Imaging Protein Aggregates for Early Diagnosis and Monitoring of Parkinson's Disease

Lead Research Organisation: University of Cambridge
Department Name: Chemistry

Abstract

Neurogenerative diseases such as Alzheimer's and Parkinson's diseases are major health problems whose burden is increasing as we live for longer, and cost the UK about £30 billion per year in health and social care, informal care costs and productivity losses. An important limiting factor in studying and treating these disorders is the lack of simple tests for diagnosis and monitoring. For this project we will focus on Parkinson's disease, building on very encouraging preliminary results that we have obtained. We aim to develop a method for the early diagnosis of Parkinson's disease that can be performed on easily available samples such as blood or saliva and so could be used to screen people in 'at risk' groups. If this is possible it would allow patients who are developing disease to be identified before they develop symptoms and hence any available treatment is likely to be much more effective. We also aim to establish whether our new test can pick up change in the disease over time by comparing samples collected from patients at different disease stages, as well as repeated samples collected from the same individuals over time. If so, this would provide a much needed marker for monitoring the disease in clinical trials.

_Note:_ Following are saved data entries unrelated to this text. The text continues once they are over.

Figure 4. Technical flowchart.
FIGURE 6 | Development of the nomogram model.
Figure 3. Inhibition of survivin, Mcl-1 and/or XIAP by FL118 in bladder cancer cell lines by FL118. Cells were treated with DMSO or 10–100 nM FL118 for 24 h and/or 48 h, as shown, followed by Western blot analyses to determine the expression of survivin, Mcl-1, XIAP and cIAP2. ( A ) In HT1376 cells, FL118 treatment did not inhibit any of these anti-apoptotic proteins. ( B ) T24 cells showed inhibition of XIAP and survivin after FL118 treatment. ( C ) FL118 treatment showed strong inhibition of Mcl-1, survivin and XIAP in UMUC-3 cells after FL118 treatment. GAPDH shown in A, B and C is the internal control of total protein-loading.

During the development of Parkinson's disease and other neurodegenerative diseases, proteins clump together and form larger clumps in the brain. These clumps are secreted into the fluid which bathes the brain and spinal cord (cerebrospinal fluid) and into the blood. We have found that a higher proportion of larger clumps of a protein called a-synuclein are present in the blood of patients within 1-2 years of being diagnosed with the disease. We detect these clumps by capturing them selectively on a surface and then imaging them by adding antibodies to make them visible and using a sensitive fluorescence microscope. We will build on our preliminary data to develop an automated way to perform these experiments so we can detect clumps of all the key proteins in blood, in hundreds of samples at the same time. We will then test to see whether we can find the changes in the aggregates what best distinguish between patients with the disease and healthy 'controls' without the disease. We will also test whether blood is the best sample to use or if saliva or nasal swabs alone or in combination with blood provide better discrimination between people with Parkinson's disease and controls. We will collect a new set of samples from a large group Parkinson's patients at different disease stages, as well as controls, to test how well the optimised method works, and whether it is linked to disease severity. We will also repeat the test in samples collected from the same individuals at a later timepoint to see whether it changes over time. We will also analyse blood samples from patients with a sleep problem called REM Sleep Behaviour Disorder (RBD), many of whom are likely to go on to develop Parkinson's disease, to see whether our method also can identify those at particularly high risk of conversion to Parkinson's. This would demonstrate the potential of the method for early disease diagnosis.

By the end of the project we hope to have developed a blood or saliva based method for early detection and monitoring of Parkinson's disease that has been validated on clinical samples. This could then be used to screen people who are 'at risk' of the disease (e.g. due to RBD, carrying genetic risk variants, or having subtle neurological abnormalities) to see whether they are in early stages of developing Parkinson's. The same method might then be applicable to other diseases such as Alzheimer's disease or traumatic brain injury, as experienced by footballers from heading footballs repetitively, for early disease diagnosis. We hope the method will also be useful to monitor changes in the disease process over time which is critically important for monitoring the effectiveness of new therapies in clinical trials.

Technical Summary

We have developed new biophysical methods to image individual soluble protein aggregates of amyloid-beta, tau and alpha-synuclein present in human serum and saliva and determine their number and size, down to 30 nm resolution. We can also detect ASC specks which are formed during inflammasome formation and hence are a marker of inflammation. Building on our work that shows there is an increased fraction of larger alpha-synuclein aggregates in the serum of Parkinson's disease (PD) patients compared to healthy controls, we aim to find the best combination of measurements of aggregates in patient serum, saliva or nasal swabs for early diagnosis of PD. We will first automate these measurements to increase throughput allowing us to study hundreds of samples in a more reproducible fashion. We will then run our existing bank of more than 200 stored serum samples from PD patients and healthy controls to find the best biomarkers. We will also study stored serum samples from 100 people with Rapid Eye Movement Sleep Behaviour Disorder (RBD), who are known to be at high risk of PD, to see if there are detectable differences from control samples. In addition, we will collect a large new sample set of matched serum/plasma/saliva/nasal swabs and clinical phenotypic data from prodromal (RBD) cases , established PD cases (early stage and late stage), and healthy aged controls (n=50 per group), with repeat longitudinal sampling. We will analyse these samples to determine the optimal biofluid and marker combination for early PD diagnosis, and establish the sensitivity of the method for disease stage and change over time. This methodology should be broadly applicable to early diagnosis of other neurodegenerative diseases such as Alzheimer's disease and traumatic brain injury.